"""
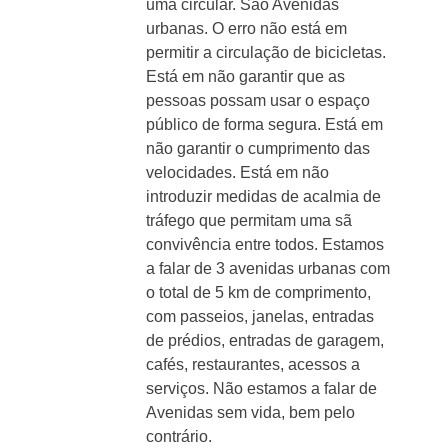
uma circular. São Avenidas
urbanas. O erro não está em
permitir a circulação de bicicletas.
Está em não garantir que as
pessoas possam usar o espaço
público de forma segura. Está em
não garantir o cumprimento das
velocidades. Está em não
introduzir medidas de acalmia de
tráfego que permitam uma sã
convivência entre todos. Estamos
a falar de 3 avenidas urbanas com
o total de 5 km de comprimento,
com passeios, janelas, entradas
de prédios, entradas de garagem,
cafés, restaurantes, acessos a
serviços. Não estamos a falar de
Avenidas sem vida, bem pelo
contrário.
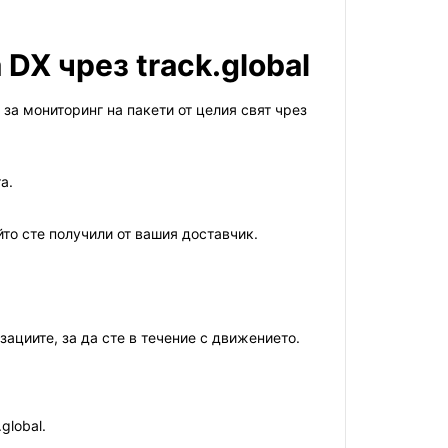
DX чрез track.global
 за мониторинг на пакети от целия свят чрез
а.
то сте получили от вашия доставчик.
ациите, за да сте в течение с движението.
global.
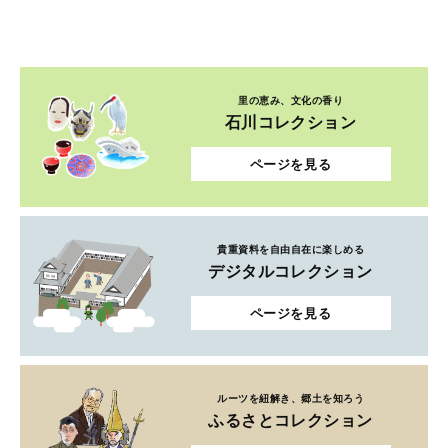
里の恵み、文化の香り
石川コレクション
ページを見る
貴重資料を自由自在に楽しめる
デジタルコレクション
ページを見る
ルーツを紐解き、郷土を知ろう
ふるさとコレクション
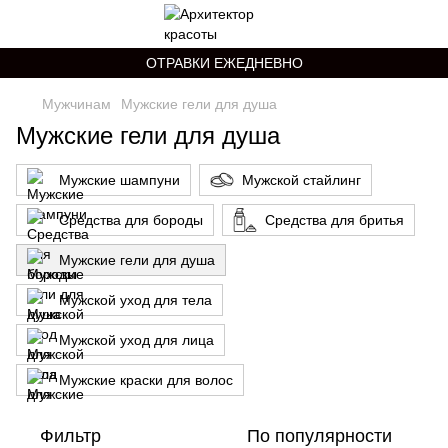
ОТРАВКИ ЕЖЕДНЕВНО
Мужчинам
Мужские гели для душа
Мужские гели для душа
Мужские шампуни
Мужской стайлинг
Средства для бороды
Средства для бритья
Мужские гели для душа
Мужской уход для тела
Мужской уход для лица
Мужские краски для волос
Фильтр
По популярности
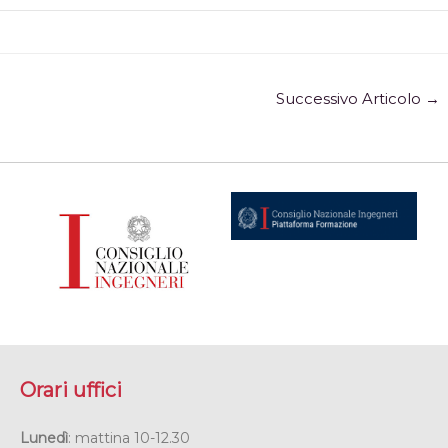
Successivo Articolo
→
Orari uffici
Lunedì
: mattina 10-12.30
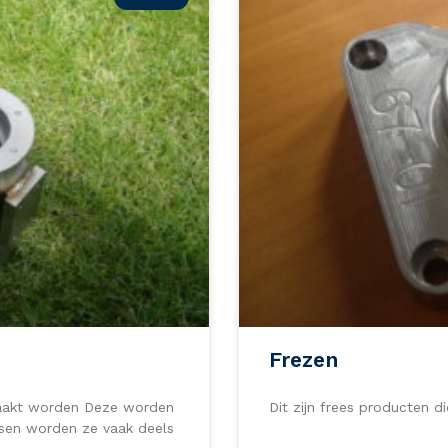
Frezen
emaakt worden Deze worden
Dit zijn frees producten 
assen worden ze vaak deels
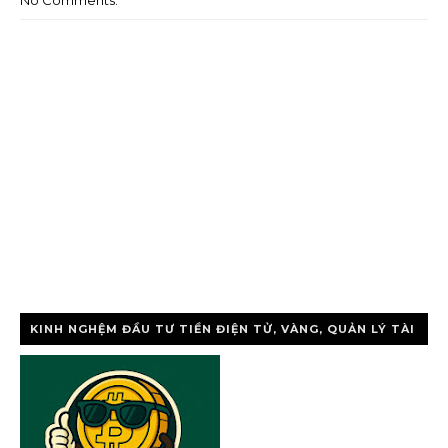
KINH NGHỆM ĐẦU TƯ TIỀN ĐIỆN TỬ, VÀNG, QUẢN LÝ TÀI
CHÍNH CÁ NHÂ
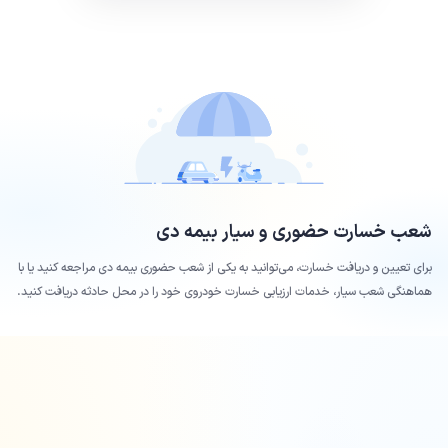
شعب خسارت حضوری و سیار بیمه
دی
برای تعیین و دریافت خسارت، می‌توانید به یکی از شعب حضوری بیمه
دی
مراجعه کنید یا با
هماهنگی شعب سیار، خدمات ارزیابی خسارت خودروی خود را در محل حادثه دریافت کنید.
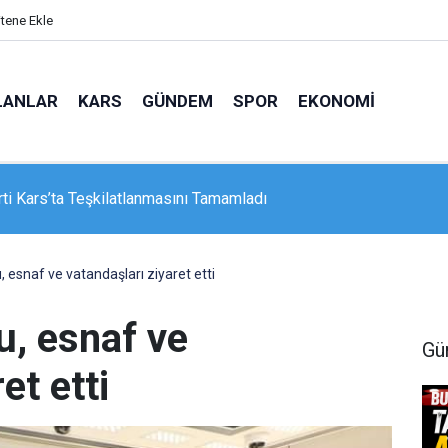
itene Ekle
LANLAR
KARS
GÜNDEM
SPOR
EKONOMI
loji 16. Bölge Müdürlüğü’nden Kars İçin Kuvvetli Yağış Uyarısı
 esnaf ve vatandaşları ziyaret etti
u, esnaf ve
Gü
et etti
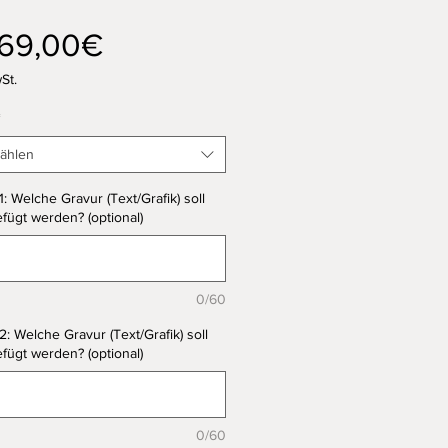
Sale-
69,00€
Preis
St.
*
ählen
1: Welche Gravur (Text/Grafik) soll
fügt werden? (optional)
0/60
2: Welche Gravur (Text/Grafik) soll
fügt werden? (optional)
0/60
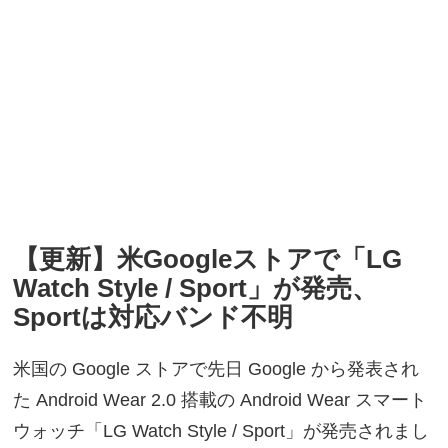
【更新】米Googleストアで「LG
Watch Style / Sport」が発売、
Sportは対応バンド不明
米国の Google ストアで先日 Google から発表され
た Android Wear 2.0 搭載の Android Wear スマート
ウォッチ「LG Watch Style / Sport」が発売されまし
"""
=== WHAT THE EXERCISE ASKS ===
Quote every line of text from the entries verbatim, in the order given, leaving out the pictures.

=== TASK RESPONSE ===
uma circular. São Avenidas
urbanas. O erro não está em
permitir a circulação de bicicletas.
Está em não garantir que as
pessoas possam usar o espaço
público de forma segura. Está em
não garantir o cumprimento das
velocidades. Está em não
introduzir medidas de acalmia de
tráfego que permitam uma sã
convivência entre todos. Estamos
a falar de 3 avenidas urbanas com
o total de 5 km de comprimento,
com passeios, janelas, entradas
de prédios, entradas de garagem,
cafés, restaurantes, acessos a
serviços. Não estamos a falar de
Avenidas sem vida, bem pelo
contrário.
DX чрез track.global
 за мониторинг на пакети от целия свят чрез
а.
то сте получили от вашия доставчик.
ациите, за да сте в течение с движението.
global.
里の恵み、文化の香り
石川コレクション
ページを見る
貴重資料を自由自在に楽しめる
デジタルコレクション
ページを見る
ルーツを紐解き、郷土を知ろう
ふるさとコレクション
ОТРАВКИ ЕЖЕДНЕВНО
Мужчинам
Мужские гели для душа
Мужские гели для душа
Мужские шампуни
Мужской стайлинг
Средства для бороды
Средства для бритья
Мужские гели для душа
Мужской уход для тела
Мужской уход для лица
Мужские краски для волос
Фильтр
По популярности
Successivo Articolo
→
Orari uffici
Lunedì
: mattina 10-12.30
Frezen
emaakt worden Deze worden
Dit zijn frees producten 
assen worden ze vaak deels
KINH NGHỆM ĐẦU TƯ TIỀN ĐIỆN TỬ, VÀNG, QUẢN LÝ TÀI
CHÍNH CÁ NHÂ
شعب خسارت حضوری و سیار بیمه
دی
برای تعیین و دریافت خسارت، می‌توانید به یکی از شعب حضوری بیمه
دی
مراجعه کنید یا با
هماهنگی شعب سیار، خدمات ارزیابی خسارت خودروی خود را در محل حادثه دریافت کنید.
itene Ekle
LANLAR
KARS
GÜNDEM
SPOR
EKONOMI
loji 16. Bölge Müdürlüğü’nden Kars İçin Kuvvetli Yağış Uyarısı
 esnaf ve vatandaşları ziyaret etti
u, esnaf ve
Gü
et etti
Sale-
69,00€
Preis
St.
*
ählen
1: Welche Gravur (Text/Grafik) soll
fügt werden? (optional)
0/60
2: Welche Gravur (Text/Grafik) soll
fügt werden? (optional)
0/60
【更新】米Googleストアで「LG
Watch Style / Sport」が発売、
Sportは対応バンド不明
米国の Google ストアで先日 Google から発表され
た Android Wear 2.0 搭載の Android Wear スマート
ウォッチ「LG Watch Style / Sport」が発売されまし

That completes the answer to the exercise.